### ENTRIES SHOWN

+++++

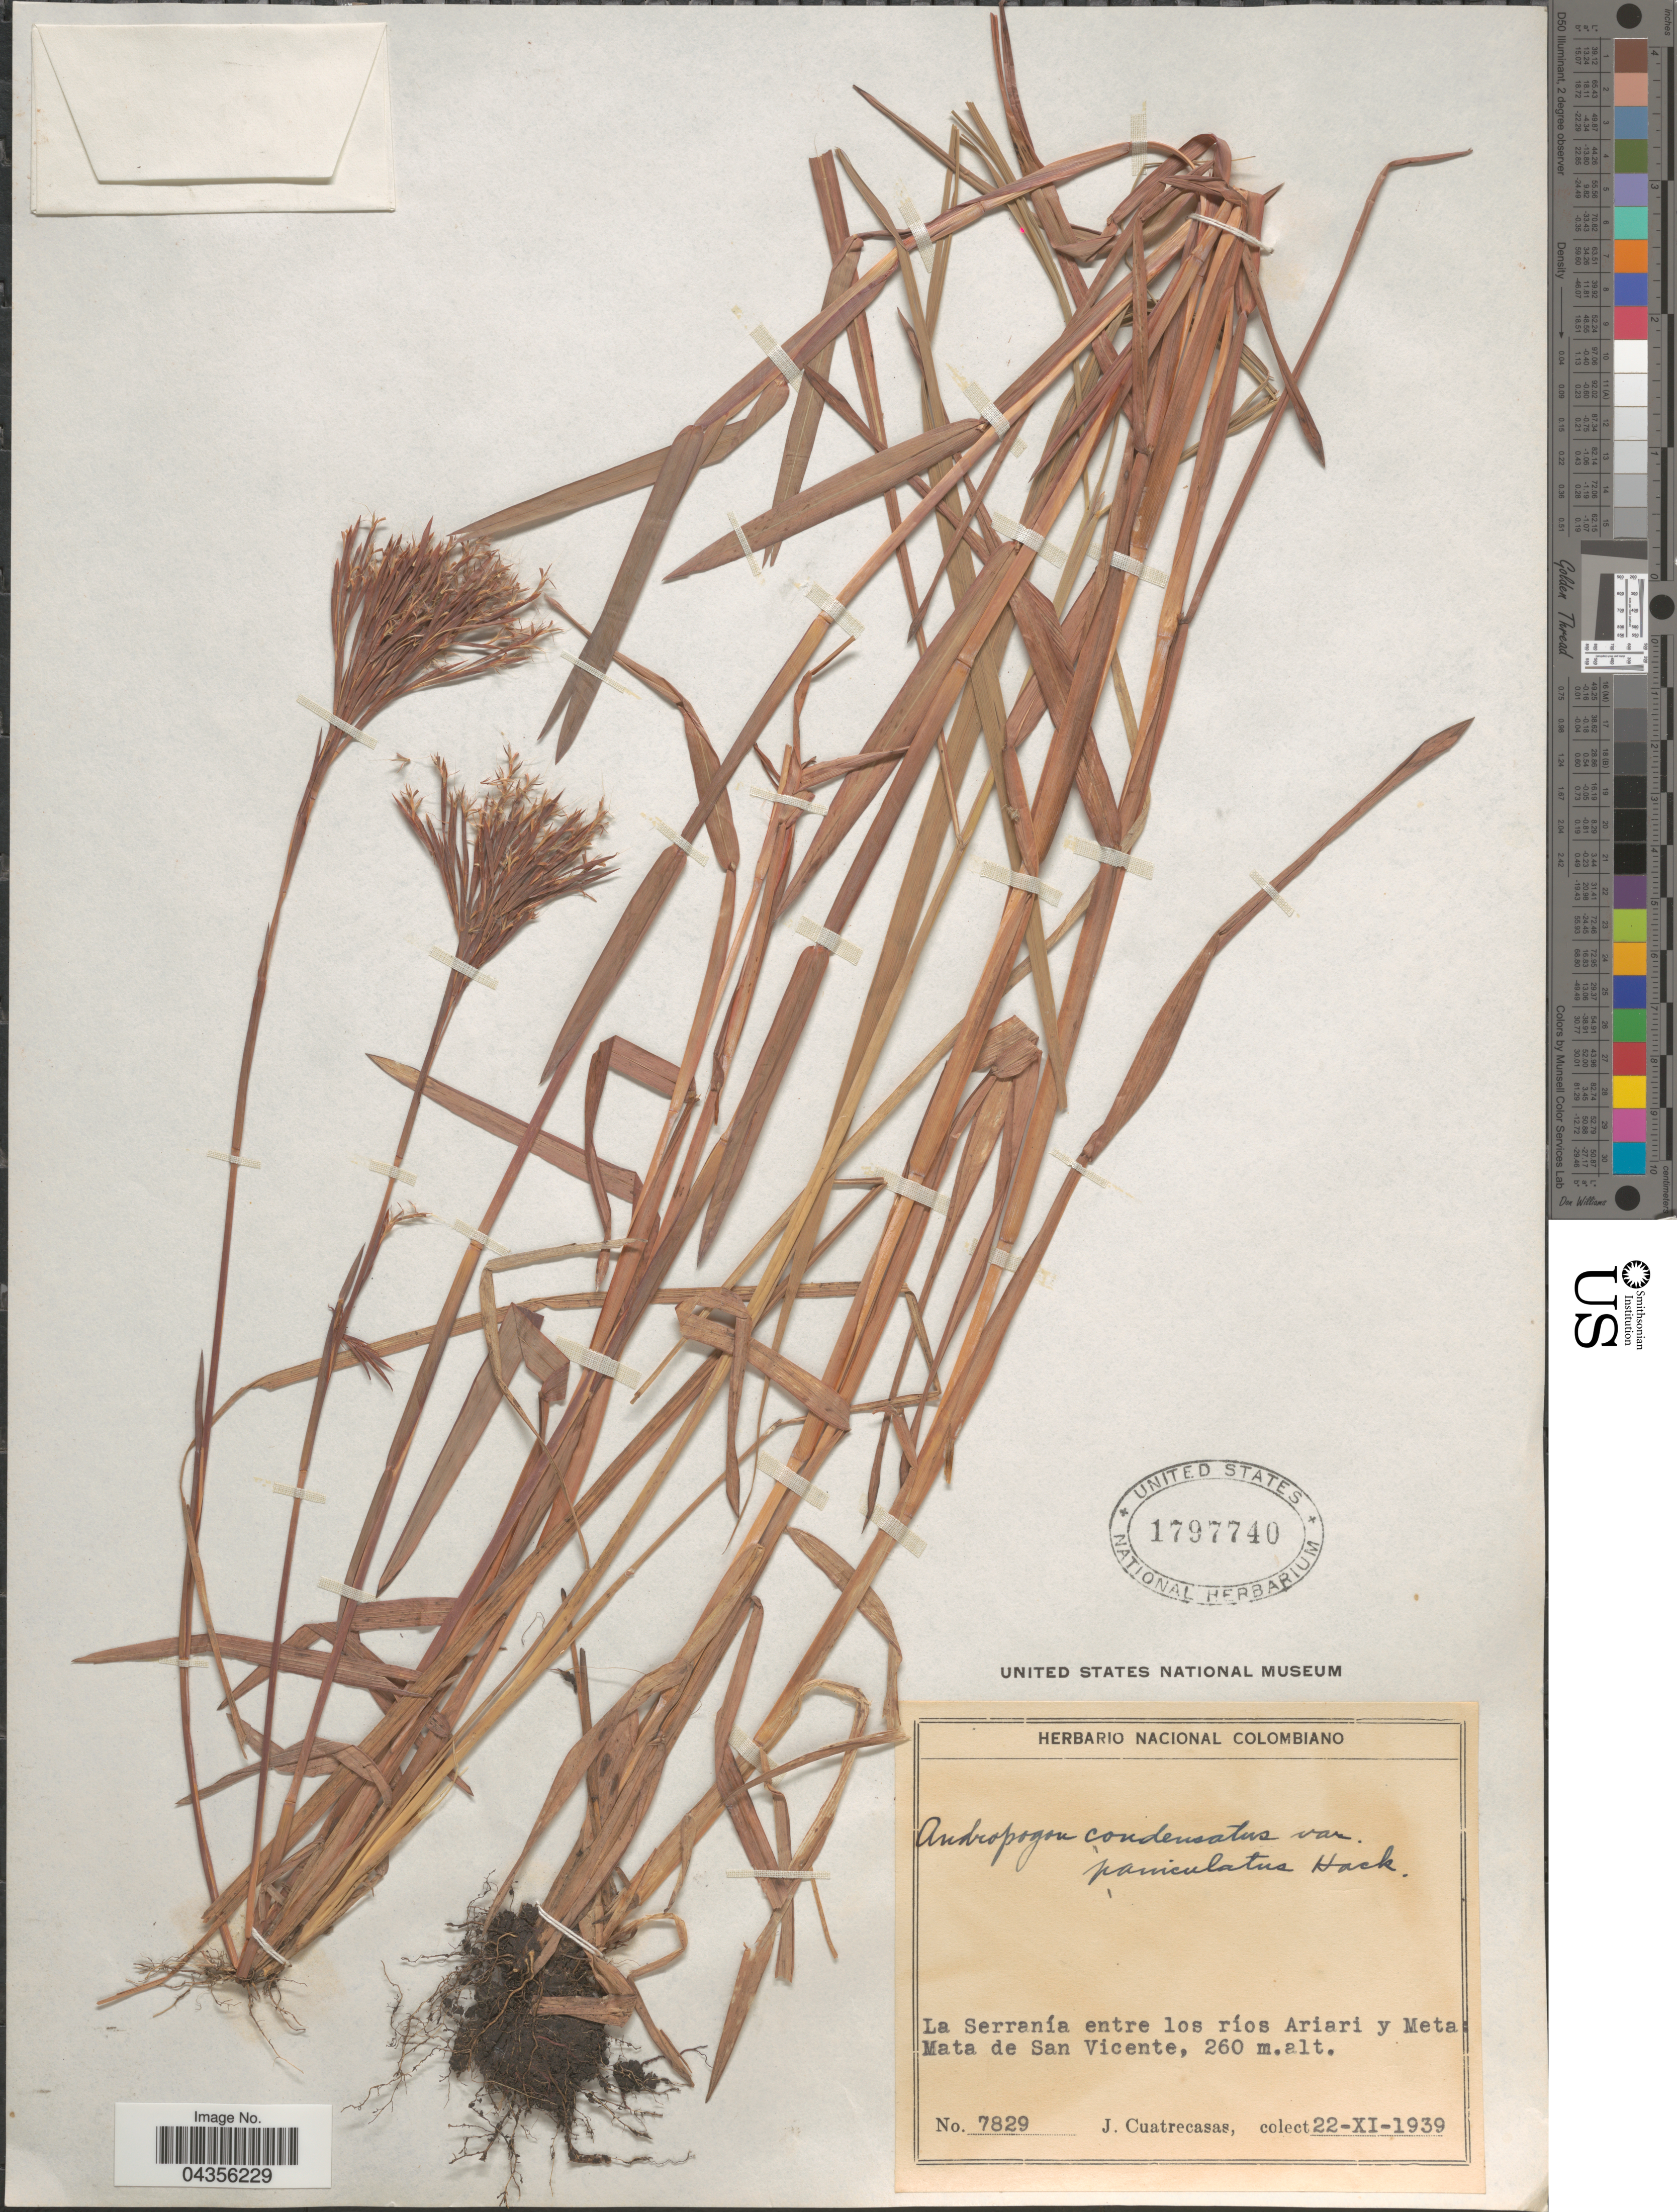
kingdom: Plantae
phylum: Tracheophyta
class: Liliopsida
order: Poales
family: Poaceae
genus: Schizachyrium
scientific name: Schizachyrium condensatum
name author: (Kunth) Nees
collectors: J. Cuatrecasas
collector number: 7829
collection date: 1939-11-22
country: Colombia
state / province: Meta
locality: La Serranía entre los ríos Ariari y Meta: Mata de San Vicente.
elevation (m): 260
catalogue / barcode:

+++++

### EXERCISE DETAILS
Convert the lines of all the records into a numbered list, omitting blank lines and leaving out the pictures.

### CORRECT OUTPUT
1. kingdom: Plantae
2. phylum: Tracheophyta
3. class: Liliopsida
4. order: Poales
5. family: Poaceae
6. genus: Schizachyrium
7. scientific name: Schizachyrium condensatum
8. name author: (Kunth) Nees
9. collectors: J. Cuatrecasas
10. collector number: 7829
11. collection date: 1939-11-22
12. country: Colombia
13. state / province: Meta
14. locality: La Serranía entre los ríos Ariari y Meta: Mata de San Vicente.
15. elevation (m): 260
16. catalogue / barcode:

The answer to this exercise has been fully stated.